Она думала: меня подставили.
Я ведь не такая, как в кино, я боюсь, я ничего не поняла, и мне страшно. Я умею разговаривать с мужьями, которые бьют жен, с мальчишками, пропадающими на дискотеках, я могу распознать наркомана в передозировке, угнанный автомобиль, я никогда не затопчу места преступления, не оставлю даже следа от туфель. Я все нахожу, могу найти кокаин в машине, нож в кармане, я знаю все диски «U2», все книги Барикко, я быстро просекаю, когда мне морочат голову, но я не из тех, кто с лету все понимает. Я подам рапорт. Но кому подавать, если я сама в подозреваемых?

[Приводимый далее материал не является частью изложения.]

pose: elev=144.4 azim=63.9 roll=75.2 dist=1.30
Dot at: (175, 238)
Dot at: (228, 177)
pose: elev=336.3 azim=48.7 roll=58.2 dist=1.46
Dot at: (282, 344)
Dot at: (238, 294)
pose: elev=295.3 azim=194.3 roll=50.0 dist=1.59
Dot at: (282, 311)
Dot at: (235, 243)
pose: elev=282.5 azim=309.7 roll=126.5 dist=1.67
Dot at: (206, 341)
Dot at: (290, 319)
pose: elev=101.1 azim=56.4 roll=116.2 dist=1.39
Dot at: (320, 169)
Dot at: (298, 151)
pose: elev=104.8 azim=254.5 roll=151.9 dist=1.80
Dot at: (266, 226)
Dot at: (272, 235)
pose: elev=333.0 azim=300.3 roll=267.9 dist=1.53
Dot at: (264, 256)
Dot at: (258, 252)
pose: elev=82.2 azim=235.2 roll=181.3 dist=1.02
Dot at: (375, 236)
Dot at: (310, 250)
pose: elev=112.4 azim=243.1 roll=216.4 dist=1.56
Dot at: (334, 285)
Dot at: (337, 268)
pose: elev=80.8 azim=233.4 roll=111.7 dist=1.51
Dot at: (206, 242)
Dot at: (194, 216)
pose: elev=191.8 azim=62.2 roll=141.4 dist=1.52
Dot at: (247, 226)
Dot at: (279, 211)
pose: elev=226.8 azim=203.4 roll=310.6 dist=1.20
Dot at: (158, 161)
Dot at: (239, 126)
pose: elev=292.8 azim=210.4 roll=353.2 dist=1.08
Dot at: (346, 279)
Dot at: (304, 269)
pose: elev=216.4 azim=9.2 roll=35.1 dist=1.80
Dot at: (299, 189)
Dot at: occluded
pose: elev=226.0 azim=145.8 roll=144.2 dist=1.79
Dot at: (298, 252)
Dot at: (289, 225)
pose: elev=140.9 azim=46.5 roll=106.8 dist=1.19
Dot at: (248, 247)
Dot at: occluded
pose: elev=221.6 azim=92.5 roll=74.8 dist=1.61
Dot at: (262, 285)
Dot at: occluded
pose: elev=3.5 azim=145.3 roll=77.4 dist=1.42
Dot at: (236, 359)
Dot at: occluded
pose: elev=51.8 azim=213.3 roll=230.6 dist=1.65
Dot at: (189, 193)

Она думала: я ничего так и не поняла.
Думала: что же теперь делать?
Она залезла под душ. Потом подождала, пока вернется Марко после работы в библиотеке, и все ему рассказала.
И по мере того как рассказывала, слезы высыхали, и она заметила, что, даже если она и не такая, как в кино, она тоже начинает кое-что понимать.
– Ты что, спятила, Ларик?
«Ага», – подумала Лара, но вслух не сказала. Она держала Гарелло под прицелом пистолета, одна рука снизу, другая сверху, как учили в академии.
– Брось пушку. И сними палец с курка, она может выстрелить, когда ты того не захочешь.
А я захочу. Но она знала, что не выстрелит. Она еще никогда ни в кого не стреляла.
– Ты в кого-нибудь стреляла, Ларик? – прошептал Гарелло. – Ничего хорошего в этом нет, даже если у тебя куча причин выстрелить, можешь мне поверить.
– Пошли наверх. Повернись. И не вздумай шутить.
– Не вздумай шутить, Ларетта. Ты что, думаешь, это кино?